Problem statement
Reproduce every line of the records below without changing anything.

─── Records for the task

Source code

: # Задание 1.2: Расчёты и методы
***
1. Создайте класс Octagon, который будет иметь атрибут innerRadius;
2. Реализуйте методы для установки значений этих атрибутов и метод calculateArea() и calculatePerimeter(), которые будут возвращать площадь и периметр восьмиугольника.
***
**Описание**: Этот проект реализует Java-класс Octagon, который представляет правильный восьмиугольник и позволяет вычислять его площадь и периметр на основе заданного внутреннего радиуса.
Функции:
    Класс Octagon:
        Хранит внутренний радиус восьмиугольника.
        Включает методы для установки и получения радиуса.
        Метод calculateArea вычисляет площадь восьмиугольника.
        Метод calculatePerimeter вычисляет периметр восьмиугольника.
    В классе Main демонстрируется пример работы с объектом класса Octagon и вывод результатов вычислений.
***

──────

Written answer
Source code

: # Задание 1.2: Расчёты и методы
***
1. Создайте класс Octagon, который будет иметь атрибут innerRadius;
2. Реализуйте методы для установки значений этих атрибутов и метод calculateArea() и calculatePerimeter(), которые будут возвращать площадь и периметр восьмиугольника.
***
**Описание**: Этот проект реализует Java-класс Octagon, который представляет правильный восьмиугольник и позволяет вычислять его площадь и периметр на основе заданного внутреннего радиуса.
Функции:
    Класс Octagon:
        Хранит внутренний радиус восьмиугольника.
        Включает методы для установки и получения радиуса.
        Метод calculateArea вычисляет площадь восьмиугольника.
        Метод calculatePerimeter вычисляет периметр восьмиугольника.
    В классе Main демонстрируется пример работы с объектом класса Octagon и вывод результатов вычислений.
***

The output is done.